The sound in Divinity 2 is very good. I would even go as far as to say the sound is excellent. The music is very atmospheric and at times I found myself listening to the music rather than looking around or playing the game. That type of reaction is usually reserved for The Elder Scrolls theme songs or games of similar quality, so I have to give compliments to the composer(s). The voice acting is also of high quality, with believable and often memorable characters. I was quite surprised by the quality there, as it was vastly better than any of the work that even a studio like Bethesda produce. If I had to criticise anything at all, it would be that your own character repeats the same lines quite frequently – but since her phrases matched my character perfectly I actually found this highly entertaining. (One of the most common phrases of my female character was, “Ohhhhhh shiny!” when looting some gems.)
Divinity 2 uses the Gamebryo engine, which has been popularized by games such as Oblivion and Fallout. I actually didn’t realise this until I noticed the game giving credit to Gamebryo as Divinity 2 looks and plays nothing like those games. The graphics are of very good quality; I would even say they are very pretty and atmospheric. You need a pretty decent computer if you want to crank the graphics up to maximum, and in particular the dynamic shadows will cause a huge hit to system performance. They effectively halved my fps to 30 – and I am playing on a Core-i7 950 with 12 GB ram and 2x GTX 460 in SLI. The dynamic shadows make the game very pretty, but at times when you combine the bright sun with the shadows of the trees and their leaves, it can make spotting enemies a bit tricky, so I ended up turning them off after a while. As an added bonus, this increased my fps to a stable 60+ on absolutely maximum settings. I reckon this game will run on pretty much any half decent computer, by playing a bit with the AA/Shadows and screen resolution.

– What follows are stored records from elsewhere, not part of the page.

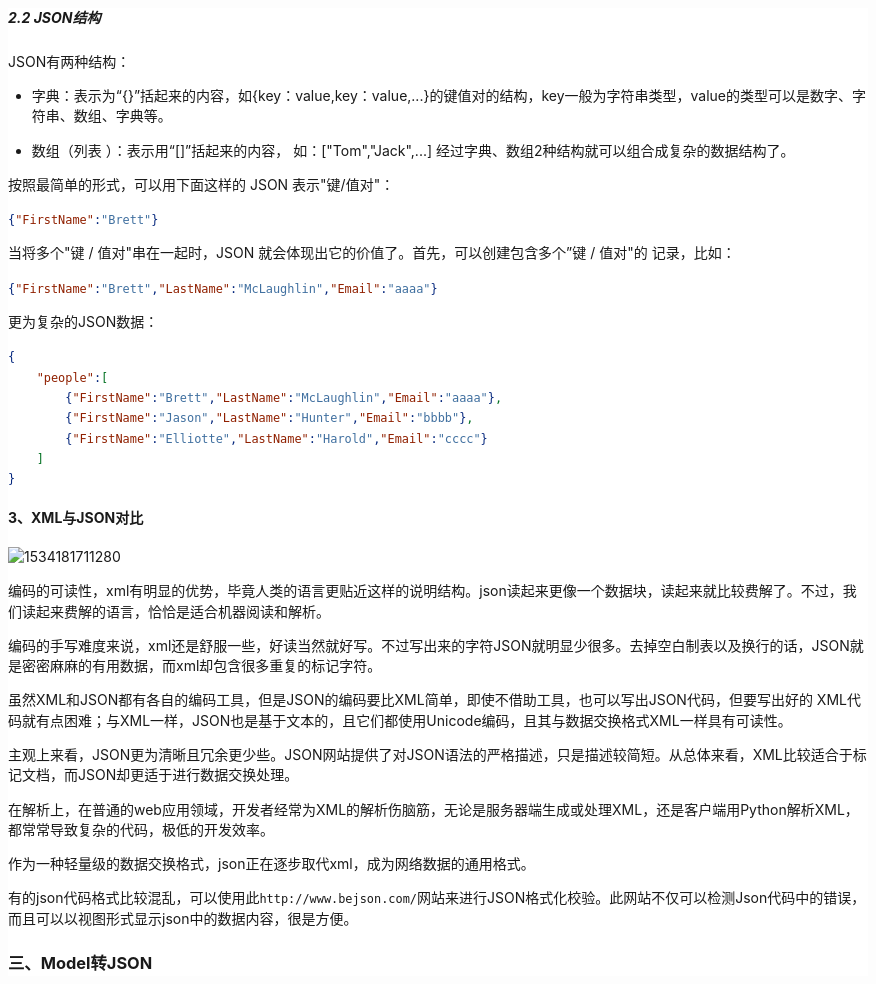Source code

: 

##### 2.2 JSON结构

JSON有两种结构：

-   字典：表示为“{}”括起来的内容，如{key：value,key：value,...}的键值对的结构，key一般为字符串类型，value的类型可以是数字、字符串、数组、字典等。

-   数组（列表 ）：表示用“[]”括起来的内容， 如：["Tom","Jack",...] 经过字典、数组2种结构就可以组合成复杂的数据结构了。


按照最简单的形式，可以用下面这样的 JSON 表示"键/值对"：

```json
{"FirstName":"Brett"}
```

  当将多个"键 / 值对"串在一起时，JSON 就会体现出它的价值了。首先，可以创建包含多个”键 / 值对"的 记录，比如： 

```json
{"FirstName":"Brett","LastName":"McLaughlin","Email":"aaaa"}
```

更为复杂的JSON数据：

```json
{
	"people":[
        {"FirstName":"Brett","LastName":"McLaughlin","Email":"aaaa"},
        {"FirstName":"Jason","LastName":"Hunter","Email":"bbbb"},
        {"FirstName":"Elliotte","LastName":"Harold","Email":"cccc"}
    ]
}
```



#### 3、XML与JSON对比

![1534181711280](https://github.com/DeerKing007/Django_learning_notes/blob/master/Ajax_Notes/Ajax_pic/1534181711280.png)



编码的可读性，xml有明显的优势，毕竟人类的语言更贴近这样的说明结构。json读起来更像一个数据块，读起来就比较费解了。不过，我们读起来费解的语言，恰恰是适合机器阅读和解析。

编码的手写难度来说，xml还是舒服一些，好读当然就好写。不过写出来的字符JSON就明显少很多。去掉空白制表以及换行的话，JSON就是密密麻麻的有用数据，而xml却包含很多重复的标记字符。

虽然XML和JSON都有各自的编码工具，但是JSON的编码要比XML简单，即使不借助工具，也可以写出JSON代码，但要写出好的 XML代码就有点困难；与XML一样，JSON也是基于文本的，且它们都使用Unicode编码，且其与数据交换格式XML一样具有可读性。

主观上来看，JSON更为清晰且冗余更少些。JSON网站提供了对JSON语法的严格描述，只是描述较简短。从总体来看，XML比较适合于标记文档，而JSON却更适于进行数据交换处理。

在解析上，在普通的web应用领域，开发者经常为XML的解析伤脑筋，无论是服务器端生成或处理XML，还是客户端用Python解析XML，都常常导致复杂的代码，极低的开发效率。

作为一种轻量级的数据交换格式，json正在逐步取代xml，成为网络数据的通用格式。

有的json代码格式比较混乱，可以使用此`http://www.bejson.com/`网站来进行JSON格式化校验。此网站不仅可以检测Json代码中的错误，而且可以以视图形式显示json中的数据内容，很是方便。



### 三、Model转JSON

It came as a bit of a surprise to me, but Divinity 2 is one of the best RPGs I’ve played for a while. It certainly stands head and shoulders above Fallout: New Vegas and I can’t remember any other RPGs recently that came close to the level of entertainment that Divinity 2 managed to deliver. The Dragon Knight Saga combines a re-mastered ‘Ergo Draconis’ with the ‘Flames of Vengeance’ add-on and makes it one smooth experience. The game looks, feels and plays brilliantly and should easily keep you occupied for a good 60-100 hours, depending on how quickly you rush through it. The game can be purchased for £29.99 on Steam, or £29.95 on Gamers Gate, which is worth it if you enjoy this sort of game. Otherwise, grab it at the first opportunity that they offer it on sale again – as it’s a must-buy for any fan of RPGs.